Why can’t they simply say -
Mamba-3 focuses on being faster and more efficient when making predictions, rather than just being fast to train like Mamba-2.
This is sort of what their first sentence states? Except your line implies that they are fast in training and inference, they imply they are focusing on inference and are dropping training speed for it.
I don’t know why you’re being downvoted. As a longtime editor your version is immensely better.
Looks like the original was probably not human-written.
Mamba is an architecture for the middle layers of the network (the trunk) which assumes decoding takes place through an autoregressive sequence (popping out tokens in order). This is the SSM they talk about.
Diffusion is an alternative to the autoregressive approach where decoding takes place through iterative refinement on a batch of tokens (instead of one at a time processing and locking each one in only looking forward). This can require different architectures for the trunk, the output heads, and modifications to the objective to make the whole thing trainable. Could mamba like ideas be useful in diffusion networks...maybe but it's a different problem setup.
Yes, batch=1 inference is mostly memory bandwidth bound, not GPU compute bound. But no provider does batch=1 inference. Everyone groups all the requests into a batch, and the GPU computes them together.
With a fused kernel, that means the GPU streams the tensors from VRAM, and does a bunch of compute on different conversations in the batch, at the same time.
If they increase the amount of compute required per token, that just reduces the maximum batch size a GPU can handle. In practice, yes this does mean each GPU can serve less users. Providers aren't leaving GPU cores idle normally during inference.
You're only saving on fetching read-only parameters, and not even on that if you're using MoE models where each inference in the batch might require a different expert (unless you rearrange batches so that sharing experts becomes more likely, but that's difficult since experts change per-token or even per-layer). Everything else - KV-cache, activations - gets multiplied by your batch size. You scale both compute and memory pressure by largely the same amount. Yes, GPUs are great at hiding memory fetch latency, but that applies also to n=1 inference.
Read-only parameters is also usually the majority of space. Deepseek is 700GB of params. Meanwhile kv cache is small (Deepseek is about 7GB at max context) and ssm/conv1d cache is even smaller- IIRC Qwen 3.5 is 146MB per token regardless of context size. Not sure about how Mamba-3 works, but I suspect read-only parameters are still a significant amount of memory bandwidth.

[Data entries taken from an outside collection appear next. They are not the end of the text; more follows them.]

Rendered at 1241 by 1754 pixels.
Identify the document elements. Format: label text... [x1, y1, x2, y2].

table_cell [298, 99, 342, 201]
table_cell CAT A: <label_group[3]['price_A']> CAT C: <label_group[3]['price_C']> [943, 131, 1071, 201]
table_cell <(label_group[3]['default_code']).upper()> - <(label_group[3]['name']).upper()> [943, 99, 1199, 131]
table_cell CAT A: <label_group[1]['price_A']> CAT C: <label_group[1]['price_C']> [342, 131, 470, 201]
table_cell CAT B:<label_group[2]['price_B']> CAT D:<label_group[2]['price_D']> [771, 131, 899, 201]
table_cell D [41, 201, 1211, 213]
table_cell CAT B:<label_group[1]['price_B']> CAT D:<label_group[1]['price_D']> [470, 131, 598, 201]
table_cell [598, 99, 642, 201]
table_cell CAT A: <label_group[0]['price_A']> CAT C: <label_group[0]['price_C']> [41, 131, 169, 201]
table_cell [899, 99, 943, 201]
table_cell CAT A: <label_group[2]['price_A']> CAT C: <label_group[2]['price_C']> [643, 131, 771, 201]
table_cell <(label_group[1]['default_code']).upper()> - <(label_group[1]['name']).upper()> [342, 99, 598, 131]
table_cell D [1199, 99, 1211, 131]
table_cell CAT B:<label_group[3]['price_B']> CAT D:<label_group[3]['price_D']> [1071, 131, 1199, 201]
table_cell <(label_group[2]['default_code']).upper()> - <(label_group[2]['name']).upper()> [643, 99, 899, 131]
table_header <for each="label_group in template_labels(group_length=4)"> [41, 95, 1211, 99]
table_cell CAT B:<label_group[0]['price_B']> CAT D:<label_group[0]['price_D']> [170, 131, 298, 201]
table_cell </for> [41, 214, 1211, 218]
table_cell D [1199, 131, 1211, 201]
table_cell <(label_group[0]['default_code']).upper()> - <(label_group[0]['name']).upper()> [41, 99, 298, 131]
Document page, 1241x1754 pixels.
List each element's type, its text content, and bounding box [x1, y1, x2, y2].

I guess the question isn't whether compute is 1:1 with memory, but rather if you run out of compute before you run out of vram adding more users.
https://arxiv.org/html/2412.19437v1 "the batch size per expert is relatively small (usually within 256 tokens)"
Why can’t they simply say -
Mamba-3 focuses on being faster and more efficient when making predictions, rather than just being fast to train like Mamba-2.
It's a nice opening as it is imo
?
That is not a reason for snark.
As other commenters have noted, it’s well written.
Because the blog post is a technical one and the intro contains very common jargon, and the proposed alternative was wrong.